At some point today we will utter to each other, ‘Hasn’t this year gone quick?’ as we do so every year. For some of us a New Year can herald a sense of relief, a chance to turn our back on the year that is almost over. For others, we may feel sad that 2012 has been the best year yet and feel anxious that 2013 might not be as fortunate with its unlucky digits. But before you start dragging out last year’s ill-fitting gym kit and investing in overpriced Nicorette patches to aid your New Years Resolutions, I would like to take us back through my (not personal) highs and lows of 2012.
This year gave us the wettest weather report ever recorded, with many towns being flooded across the country and people loosing their homes. This also meant that the much anticipated Jubilee weekend was almost a big washout. However, thanks to the blitz spirit of her Maj’s loyal followers, huge crowds of people took to the banks of the River Thames like soggy cats to watch the old dear celebrate her 60 years on the throne. I watched it from the warmth and dryness of my sofa and although I was mainly trying to see if her Maj was rifling through her handbag to sneak a Quality Street, I couldn’t help feeling a little bit moved by the drenched choir singing ‘Land of Hope and Glory’.
The Coalition Government dropped kicked us through a year of budget cuts all in the name of ‘helping our economy’. I’m not convinced they’re asking the right people for money, however, the saving grace on us not hitting a double dip recession was apparently the increase in sales following the massive literary (ahem) hit 50 Shades Of Grey. The trilogy that was dubbed ‘Mummy Porn’ had so many readers hoping to morph their husbands into Christian Grey, that the sales of ‘naughty goods’ rose by a whopping 400% giving our economy a much needed push.
With many families strapped for cash this year and the bill for the Olympic’s seemingly going through the roof, many Londoners, me included, grumbled about how it was a waste of money, wouldn’t be any good anyway, team GB won’t get any golds. How wrong we were? In true Worzel Gummidge form, I sat down to watch the opening ceremony with my ‘cynical head’ firmly on. But then I started to enjoy it, it was actually really good. Each segment was about feeling proud to be British and by the time David Beckham was on his speedboat I was almost standing. Then the countries starting arriving and I dropped into a semi-coma, seriously some of those countries must be made up. The games were great, team GB did really well and as a nation we all became hooked. My children, especially my eldest son knew all the names of our winners, Bradley Wiggins is now a cast iron hero in our house along with Mo Farrah and Jessica Ennis. Forget The Spice Girls spouting on about girl power, take a look at our female athletes. Nicola Adams becoming the first British female to win a gold medal in the women’s boxing even though she looks like she would be too nice to raise a fist at anything. The Paralympics were just as worthy for the first time ever, with my son and parents attending the finals which was gladly a sell out. Apart from a rather too lengthy closing ceremony, a partial career revival for Sir Paul McCartney and The Spice Girls, it really was an Olympics worth watching.

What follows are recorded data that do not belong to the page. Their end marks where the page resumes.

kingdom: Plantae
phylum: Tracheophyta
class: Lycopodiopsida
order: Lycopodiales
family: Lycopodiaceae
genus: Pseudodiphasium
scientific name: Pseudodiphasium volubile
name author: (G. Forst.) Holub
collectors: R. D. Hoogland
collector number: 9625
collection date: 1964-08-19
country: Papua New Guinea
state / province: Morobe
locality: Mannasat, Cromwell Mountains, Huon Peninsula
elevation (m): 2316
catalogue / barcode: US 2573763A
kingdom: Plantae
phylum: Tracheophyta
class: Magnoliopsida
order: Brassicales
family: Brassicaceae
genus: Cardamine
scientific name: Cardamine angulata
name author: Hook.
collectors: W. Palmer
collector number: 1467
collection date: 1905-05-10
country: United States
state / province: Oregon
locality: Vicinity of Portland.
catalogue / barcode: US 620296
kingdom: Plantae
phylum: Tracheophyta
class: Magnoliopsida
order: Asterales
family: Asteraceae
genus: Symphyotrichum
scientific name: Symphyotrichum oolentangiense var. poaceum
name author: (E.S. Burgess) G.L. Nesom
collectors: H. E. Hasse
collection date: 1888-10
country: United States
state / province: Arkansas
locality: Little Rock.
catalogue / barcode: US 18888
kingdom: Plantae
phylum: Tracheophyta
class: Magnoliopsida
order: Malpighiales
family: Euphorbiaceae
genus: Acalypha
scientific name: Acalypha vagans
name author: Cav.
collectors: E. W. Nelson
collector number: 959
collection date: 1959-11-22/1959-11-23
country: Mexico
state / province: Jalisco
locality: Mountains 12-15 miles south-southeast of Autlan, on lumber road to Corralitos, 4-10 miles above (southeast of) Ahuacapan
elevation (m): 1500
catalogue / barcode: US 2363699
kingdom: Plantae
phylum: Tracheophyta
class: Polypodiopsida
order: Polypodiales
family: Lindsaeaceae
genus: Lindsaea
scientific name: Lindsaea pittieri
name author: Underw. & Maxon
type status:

We have also had our fair share of royal scandal this year. Butter wouldn’t melt Kate Middleton had topless shots splashed over the front pages of gossip mags throughout Europe. We were all shocked and appalled, felt that she had been betrayed, although some of us thought that maybe she should be more careful considering her status in the Royal Family. The British press refused to publish the photos and the Royal Family took legal proceedings to protect her honour. Then naked photos of Prince Harry emerged in the press, he had ended up nude following a game of strip billiards (so posh). The Sun newspaper along with many others printed the photos on the front page, we all affectionately shook our heads at the mischief that Harry gets up too. He didn’t try to cause a fuss, wasn’t interested in any sort of injunction and followed the scandal by appearing backstage at a show in Las Vegas surrounded by bikini clad beauties. What a difference a direct line to the throne makes.
However, my personal wow moment of the year was when Felix Baumgartner casually decided to jump 128k from space, through the Earth’s atmosphere and back down to the ground. Dressed in an astronaut’s suit, he emerged from his little space pod, looked down at the edge of the planet and matter of factly said, “I’m coming home now” as if he was just ringing his wife on the train home from work. He plummeted to Earth spinning as he went, then somehow remembered to pull the cord to his parachute and floated to the ground. No matter how many times I watch the clip on You Tube it forces the hairs on the back of my neck to stand up while making me feel a little bit sick, it is truly amazing. And Felix’s reasons for taking the jump, he says, “Everyone has limits – not everyone accepts them”. I can handle a few limits thank you.
Whatever your plans are to see in the New Year later tonight, whether you will be cheering or commiserating come 12 o’clock, no-one will be as happy as Tulisa for seeing the back of 2012.